Rezension

Entwicklungsgeschichte einer Hochbegabten

No und ich - Delphine de Vigan

No und ich
von Delphine de Vigan

Bewertet mit 5 Sternen

„Es gibt etwas lästiges im Leben, etwas, wogegen kein Kraut gewachsen ist: Man kann nicht mit Denken aufhören. Als Kind übte ich mich jeden Abend darin, ich lag im Bett und versuchte, absolute Leere herzustellen, einen nach dem anderen verscheuchte ich die Gedanken, noch bevor sie zu Worten gerinnen konnten, ich zog sie mit der Wurzel aus, vernichtete sie mit Stumpf und Stiel, aber ich stieß immer aufs selbe Problem: daran denken, mit Denken aufzuhören, ist immer noch denken. Und dagegen ist nichts zu machen.“ (Seite 136)

Lou ist 13 und die Kleinste aus der Klasse. Kein Wunder, denn sie hat bereits zwei Jahrgangsstufen übersprungen. Sie fühlt sich allein und sie ist es auch. Die Mädchen in ihrer Klasse haben schon ganz andere Interessen und zu Hause trauert die Mutter um Lous verstorbene Schwester. Nur Lukas bemüht sich um sie. Er ist mit Abstand der Älteste in der Klasse, schließlich hat er schon zwei Klassen wiederholen müssen.

Für Lou ist es ein Problem, vor der ganzen Klasse ein Referat zu halten. Als sie ihr Thema (obdachlose Mädchen) gefunden hat, lernt sie No kennen und freundet sich mit der 18jährigen an. Das Referat gelingt hervorragend, doch Lou kann No nicht berichten, weil die untergetaucht ist. Lou gibt nicht auf, findet  sie schließlich und lernt sie immer besser kennen … Lukas wird zum engen Vertrauten und Lous Eltern verlieren zunehmend den Kontakt zur Tochter.

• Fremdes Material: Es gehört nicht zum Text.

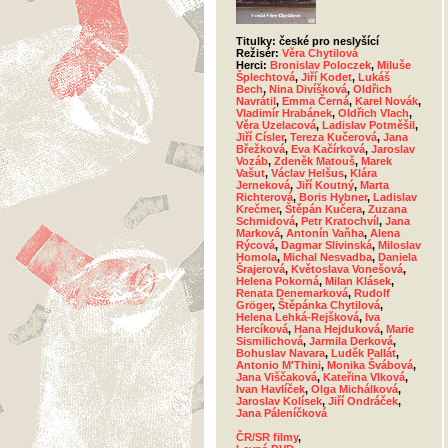
Titulky: české pro neslyšící
Režisér:
Věra Chytilová
Herci:
Bronislav Poloczek
,
Miluše
Šplechtová
,
Jiří Kodet
,
Lukáš
Bech
,
Nina Divíšková
,
Oldřich
Navrátil
,
Emma Černá
,
Karel Novák
,
Vladimír Hrabánek
,
Oldřich Vlach
,
Věra Uzelacová
,
Ladislav Potměšil
,
Jiří Císler
,
Tereza Kučerová
,
Jana
Břežková
,
Eva Kačírková
,
Jaroslav
Vozáb
,
Zdeněk Matouš
,
Marek
Vašut
,
Václav Helšus
,
Klára
Jerneková
,
Jiří Koutný
,
Marta
Richterová
,
Boris Hybner
,
Ladislav
Krečmer
,
Štěpán Kučera
,
Zuzana
Schmidová
,
Petr Kratochvíl
,
Jana
Marková
,
Antonín Vaňha
,
Alena
Rýcová
,
Dagmar Slivinská
,
Miloslav
Homola
,
Michal Nesvadba
,
Daniela
Šrajerová
,
Květoslava Vonešová
,
Helena Pokorná
,
Milan Klásek
,
Renata Denemarková
,
Rudolf
Gröger
,
Štěpánka Chytilová
,
Helena Lehká-Rejšková
,
Iva
Hercíková
,
Hana Hejduková
,
Marie
Sismilichová
,
Jarmila Derková
,
Bohuslav Navara
,
Luděk Pallát
,
Antonio M'Thini
,
Monika Švábová
,
Jana Viščaková
,
Kateřina Vlková
,
Ivan Havlíček
,
Olga Michálková
,
Jaroslav Kolísek
,
Jiří Ondráček
,
Jana Páleníčková
ČR/SR filmy
,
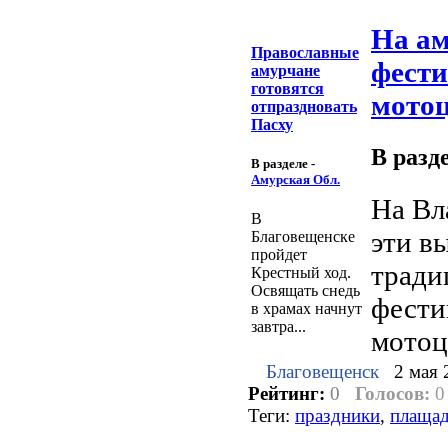
На ам
Православные
фест
амурчане
готовятся
мото
отпраздновать
Пасху
В разд
В разделе -
Амурская Обл.
На Вл
В
эти в
Благовещенске
пройдет
тради
Крестный ход.
Освящать снедь
фести
в храмах начнут
завтра...
мотоц
Благовещенск
2 мая 
Рейтинг:
0
Голосов:
0
Теги:
праздники
,
плаща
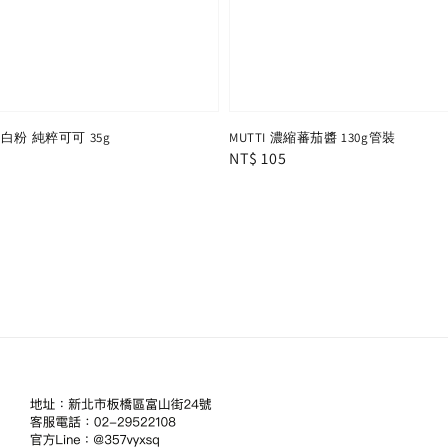
白粉 純粹可可 35g
MUTTI 濃縮蕃茄醬 130g管裝
Regular
NT$ 105
price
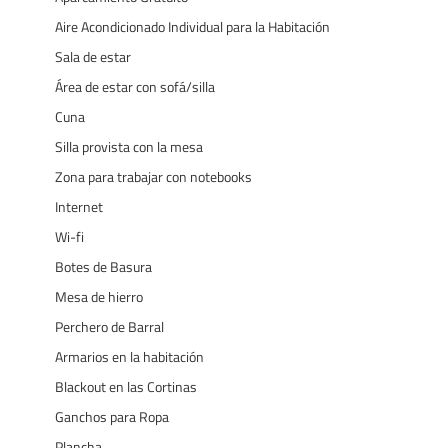
Aire Acondicionado Individual para la Habitación
Sala de estar
Área de estar con sofá/silla
Cuna
Silla provista con la mesa
Zona para trabajar con notebooks
Internet
Wi-fi
Botes de Basura
Mesa de hierro
Perchero de Barral
Armarios en la habitación
Blackout en las Cortinas
Ganchos para Ropa
Plancha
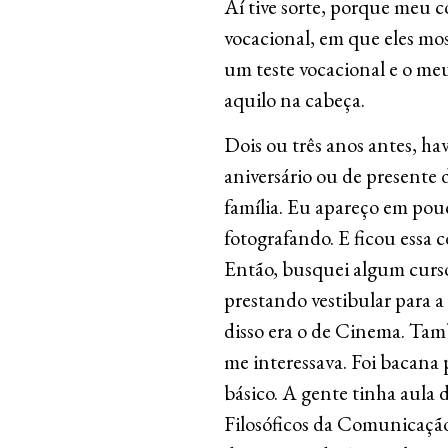
Aí tive sorte, porque meu 
vocacional, em que eles mos
um teste vocacional e o me
aquilo na cabeça.
Dois ou três anos antes, h
aniversário ou de presente de
família. Eu apareço em pouc
fotografando. E ficou essa c
Então, busquei algum curso 
prestando vestibular para 
disso era o de Cinema. Tam
me interessava. Foi bacana
básico. A gente tinha aula
Filosóficos da Comunicação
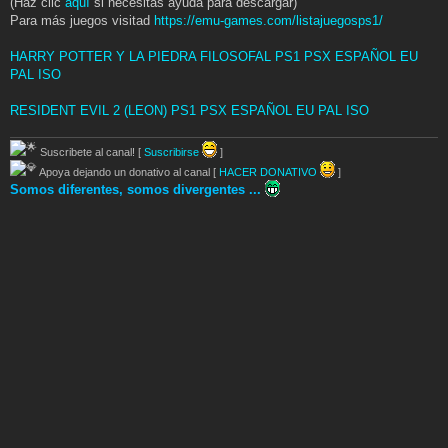
(Haz clic
aquí
si necesitas ayuda para descargar)
Para más juegos visitad
https://emu-games.com/listajuegosps1/
HARRY POTTER Y LA PIEDRA FILOSOFAL PS1 PSX ESPAÑOL EU
PAL ISO
RESIDENT EVIL 2 (LEON) PS1 PSX ESPAÑOL EU PAL ISO
Suscribete al canal! [
Suscribirse
]
Apoya dejando un donativo al canal [
HACER DONATIVO
]
Somos diferentes, somos divergentes ...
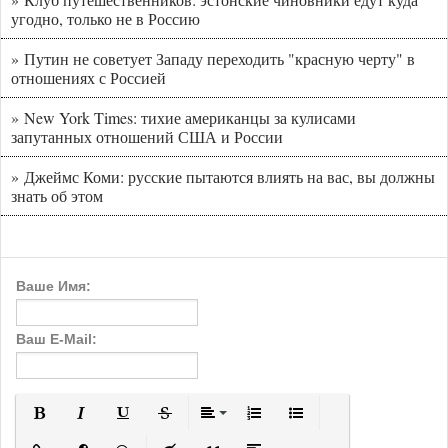
угодно, только не в Россию
» Путин не советует Западу переходить "красную черту" в
отношениях с Россией
» New York Times: тихие американцы за кулисами
запутанных отношений США и России
» Джеймс Коми: русские пытаются влиять на вас, вы должны
знать об этом
Ваше Имя:
Ваш E-Mail:
Полужирный
Курсив
Подчеркнутый
Зачеркнутый
Выравнивание
Нумерованный список
Маркированный с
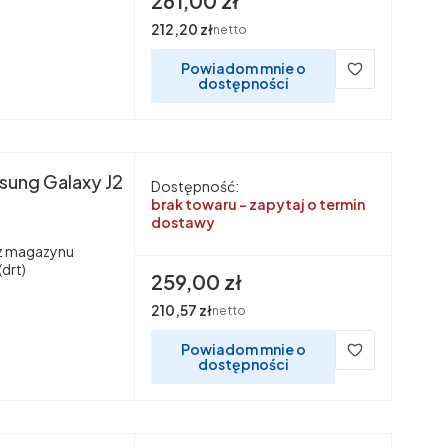
261,00 zł
Cena
212,20 zł
netto
Powiadom mnie o
dostępności
sung Galaxy J2
Dostępność:
brak towaru - zapytaj o termin
dostawy
z magazynu
drt)
Cena
259,00 zł
Cena
210,57 zł
netto
Powiadom mnie o
dostępności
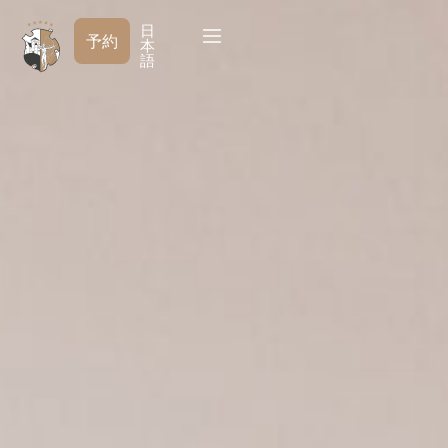
コ
日
ン
予約
本
テ
語
ン
ツ
へ
移
動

Das Buch hat einen jugendgerechten Spannungsbogen, der auch ältere Leser mitfiebern lässt. Wird es gelingen, No zu zähmen oder gerät Lou „unter die Räder“?

Die Autorin lässt uns tief in Lous Gedankenwelt eintauchen, in ihre Hilfsbereitschaft, ihre Illusionen, ihre Zweifel. „ Bücher haben Kapitel, um die einzelnen Phasen sauber zu trennen, um zu zeigen, dass die Zeit vergeht oder die Lage sich weiterentwickelt, und manchmal sogar Teile mit verheißungsvollen Titeln Begegnung, Hoffnung, Ende, sie sind wie Bilder. Doch im Leben gibt es gar nichts, keine Titel, keine Warntafeln Gefahr, häufiger Steinschlag oder drohende Desillusionierung. Im Leben ist man ganz allein in seinem Kostüm, und es ist eben Pech, wenn es ganz zerrissen ist.“ (Seite 191)

Fazit: ein gelungenes Jugendbuch, das auch Eltern nicht kalt lässt.